What's worse than getting eaten alive by mosquitoes at the family barbecue? Noticing that your brother-in-law, sitting right next to you, is mosquito-free.
The minuscule buzz-bombers are quite discriminating when it comes to human targets, according to Theodore Andreadis, chief medical entomologist at the Connecticut Agricultural Experiment Station in New Haven. He notes, however, that the blood-snacking preferences of mosquitoes are not well understood.
A major attractant, according to Andreadis, is carbon dioxide, , which we're constantly exhaling in various amounts. That fact may account for research that suggests that mosquitoes seem to be more attracted to adults than children, because an adult is physically larger than a kid and therefore is puffing lots more carbon dioxide into the atmosphere. (But there is conflicting research on adults versus children, Andreadis notes.)

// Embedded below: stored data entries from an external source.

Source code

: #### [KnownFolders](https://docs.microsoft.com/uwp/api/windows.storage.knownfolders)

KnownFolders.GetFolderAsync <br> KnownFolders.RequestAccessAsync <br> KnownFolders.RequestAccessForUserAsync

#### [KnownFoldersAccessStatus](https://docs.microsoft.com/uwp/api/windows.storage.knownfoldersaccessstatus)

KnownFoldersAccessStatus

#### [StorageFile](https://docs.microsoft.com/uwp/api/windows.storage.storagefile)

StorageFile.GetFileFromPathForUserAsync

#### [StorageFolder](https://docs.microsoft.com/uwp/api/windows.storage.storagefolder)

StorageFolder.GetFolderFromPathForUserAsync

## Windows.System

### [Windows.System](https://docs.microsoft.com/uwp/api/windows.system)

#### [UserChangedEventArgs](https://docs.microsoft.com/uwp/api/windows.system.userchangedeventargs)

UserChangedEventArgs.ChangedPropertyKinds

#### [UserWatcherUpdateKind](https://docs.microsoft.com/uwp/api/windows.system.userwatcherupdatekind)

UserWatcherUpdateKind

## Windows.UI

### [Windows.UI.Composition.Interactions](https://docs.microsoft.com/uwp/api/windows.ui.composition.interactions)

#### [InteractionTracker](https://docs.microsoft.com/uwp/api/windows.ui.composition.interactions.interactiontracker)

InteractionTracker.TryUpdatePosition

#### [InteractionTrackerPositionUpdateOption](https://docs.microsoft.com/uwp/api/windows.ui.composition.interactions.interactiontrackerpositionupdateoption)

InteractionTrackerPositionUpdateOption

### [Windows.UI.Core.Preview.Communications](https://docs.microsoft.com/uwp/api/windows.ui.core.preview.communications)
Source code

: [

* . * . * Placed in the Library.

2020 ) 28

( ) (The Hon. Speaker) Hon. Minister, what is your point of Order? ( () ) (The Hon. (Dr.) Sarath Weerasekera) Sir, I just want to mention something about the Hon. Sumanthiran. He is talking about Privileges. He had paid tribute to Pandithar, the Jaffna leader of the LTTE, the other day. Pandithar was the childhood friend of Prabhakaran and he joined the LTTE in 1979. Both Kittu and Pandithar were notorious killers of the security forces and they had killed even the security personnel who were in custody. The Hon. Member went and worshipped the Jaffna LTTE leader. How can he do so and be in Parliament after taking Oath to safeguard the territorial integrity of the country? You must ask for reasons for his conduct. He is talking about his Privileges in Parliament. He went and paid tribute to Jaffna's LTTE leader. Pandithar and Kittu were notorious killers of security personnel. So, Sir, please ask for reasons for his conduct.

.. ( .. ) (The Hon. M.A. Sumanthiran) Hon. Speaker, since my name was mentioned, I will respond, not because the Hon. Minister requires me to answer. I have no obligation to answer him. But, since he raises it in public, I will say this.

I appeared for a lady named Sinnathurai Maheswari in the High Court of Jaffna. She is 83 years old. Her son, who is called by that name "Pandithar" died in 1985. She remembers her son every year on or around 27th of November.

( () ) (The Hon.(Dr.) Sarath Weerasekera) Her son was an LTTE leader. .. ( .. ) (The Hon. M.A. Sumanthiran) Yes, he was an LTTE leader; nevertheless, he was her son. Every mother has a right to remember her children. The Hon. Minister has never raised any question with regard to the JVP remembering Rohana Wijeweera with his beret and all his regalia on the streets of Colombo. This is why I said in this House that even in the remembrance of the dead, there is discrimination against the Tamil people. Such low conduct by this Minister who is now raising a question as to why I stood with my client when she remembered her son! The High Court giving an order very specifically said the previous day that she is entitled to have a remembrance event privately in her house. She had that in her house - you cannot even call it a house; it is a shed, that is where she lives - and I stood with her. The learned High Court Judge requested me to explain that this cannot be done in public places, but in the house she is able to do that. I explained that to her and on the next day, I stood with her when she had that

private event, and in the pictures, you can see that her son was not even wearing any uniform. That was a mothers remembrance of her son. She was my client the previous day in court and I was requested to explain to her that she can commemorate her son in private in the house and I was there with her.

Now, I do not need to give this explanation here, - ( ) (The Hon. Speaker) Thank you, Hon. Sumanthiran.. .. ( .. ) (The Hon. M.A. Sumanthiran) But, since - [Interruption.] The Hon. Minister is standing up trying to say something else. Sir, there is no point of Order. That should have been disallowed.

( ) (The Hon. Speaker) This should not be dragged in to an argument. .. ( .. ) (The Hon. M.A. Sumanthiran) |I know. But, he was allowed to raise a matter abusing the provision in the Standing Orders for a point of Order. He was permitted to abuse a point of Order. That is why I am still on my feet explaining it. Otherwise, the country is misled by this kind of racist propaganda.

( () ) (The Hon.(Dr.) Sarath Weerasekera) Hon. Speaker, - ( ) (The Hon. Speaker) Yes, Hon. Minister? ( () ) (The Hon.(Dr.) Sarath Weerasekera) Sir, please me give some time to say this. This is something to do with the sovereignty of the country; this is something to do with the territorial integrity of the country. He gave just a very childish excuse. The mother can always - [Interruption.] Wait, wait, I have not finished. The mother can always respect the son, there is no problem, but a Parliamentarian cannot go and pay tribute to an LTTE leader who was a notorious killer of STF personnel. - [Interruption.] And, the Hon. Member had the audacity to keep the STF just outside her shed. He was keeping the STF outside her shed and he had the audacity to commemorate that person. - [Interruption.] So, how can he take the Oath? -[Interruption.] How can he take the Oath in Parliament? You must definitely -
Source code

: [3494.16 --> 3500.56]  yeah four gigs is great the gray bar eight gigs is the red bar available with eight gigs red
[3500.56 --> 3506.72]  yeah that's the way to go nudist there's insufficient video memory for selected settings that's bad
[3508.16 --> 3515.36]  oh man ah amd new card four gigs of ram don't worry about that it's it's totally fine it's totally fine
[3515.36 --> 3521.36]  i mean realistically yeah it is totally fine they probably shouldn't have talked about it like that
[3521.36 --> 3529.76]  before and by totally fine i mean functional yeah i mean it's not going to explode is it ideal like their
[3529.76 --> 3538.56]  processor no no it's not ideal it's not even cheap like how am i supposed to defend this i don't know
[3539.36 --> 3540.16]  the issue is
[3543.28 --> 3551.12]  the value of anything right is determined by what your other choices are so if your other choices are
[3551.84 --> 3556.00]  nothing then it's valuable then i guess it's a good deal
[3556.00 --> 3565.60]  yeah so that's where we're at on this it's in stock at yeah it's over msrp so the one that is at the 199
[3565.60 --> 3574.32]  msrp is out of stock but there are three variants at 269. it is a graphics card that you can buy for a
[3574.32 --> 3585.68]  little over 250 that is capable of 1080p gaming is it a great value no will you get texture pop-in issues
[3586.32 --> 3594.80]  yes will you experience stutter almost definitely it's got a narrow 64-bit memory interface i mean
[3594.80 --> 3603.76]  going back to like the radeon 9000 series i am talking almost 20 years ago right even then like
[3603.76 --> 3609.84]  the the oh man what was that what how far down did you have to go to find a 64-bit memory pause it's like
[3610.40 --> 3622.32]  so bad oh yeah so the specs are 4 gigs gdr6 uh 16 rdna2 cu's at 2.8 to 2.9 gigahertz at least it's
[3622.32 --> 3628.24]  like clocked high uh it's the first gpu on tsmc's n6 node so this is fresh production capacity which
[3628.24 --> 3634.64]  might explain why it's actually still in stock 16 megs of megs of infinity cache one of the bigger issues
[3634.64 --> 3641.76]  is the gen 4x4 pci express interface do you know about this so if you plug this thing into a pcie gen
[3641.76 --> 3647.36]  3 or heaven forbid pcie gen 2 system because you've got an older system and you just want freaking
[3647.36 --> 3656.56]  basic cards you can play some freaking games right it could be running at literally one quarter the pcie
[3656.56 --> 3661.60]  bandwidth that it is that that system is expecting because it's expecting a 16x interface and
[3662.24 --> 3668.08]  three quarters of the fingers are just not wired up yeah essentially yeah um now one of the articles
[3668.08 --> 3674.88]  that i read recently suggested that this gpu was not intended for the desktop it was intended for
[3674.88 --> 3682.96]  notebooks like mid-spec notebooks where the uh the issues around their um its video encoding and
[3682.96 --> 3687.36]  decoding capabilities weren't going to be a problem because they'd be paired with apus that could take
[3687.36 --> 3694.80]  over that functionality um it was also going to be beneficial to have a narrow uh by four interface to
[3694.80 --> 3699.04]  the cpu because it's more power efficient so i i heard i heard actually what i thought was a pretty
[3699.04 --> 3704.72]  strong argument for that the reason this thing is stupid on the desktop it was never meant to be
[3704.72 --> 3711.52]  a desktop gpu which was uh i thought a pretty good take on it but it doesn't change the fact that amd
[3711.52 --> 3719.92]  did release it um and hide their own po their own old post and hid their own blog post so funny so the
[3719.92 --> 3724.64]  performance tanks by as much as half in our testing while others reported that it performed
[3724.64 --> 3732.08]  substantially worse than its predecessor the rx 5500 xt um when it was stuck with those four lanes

The carbon dioxide factor might also explain why mosquitoes are more drawn to people when they're near domestic animals. Or this may have something to do with the appeal of body odors. The bloodthirsty bugs apparently are drawn to foot odor as well as a light layer of sweat and higher body temperature--but not dripping sweat. Lactic acid, secreted by the skin in varying amounts by different people, is another lure. Dark skin and dark clothing are more appealing to the critters than lighter skin and clothing.
One new study from Japan may put a slight damper on certain kinds of outdoor merrymaking.
It suggests that people who drink alcohol attract more mosquitoes than those who stay with soft drinks.
It's all a bit up in the air, Andreadis said.
There are clear variations among mosquito species. If you are a chosen target, don't take those bites personally. Female mosquitoes suck blood so that they can produce eggs. "They're just doing it to sustain themselves," Andreadis said.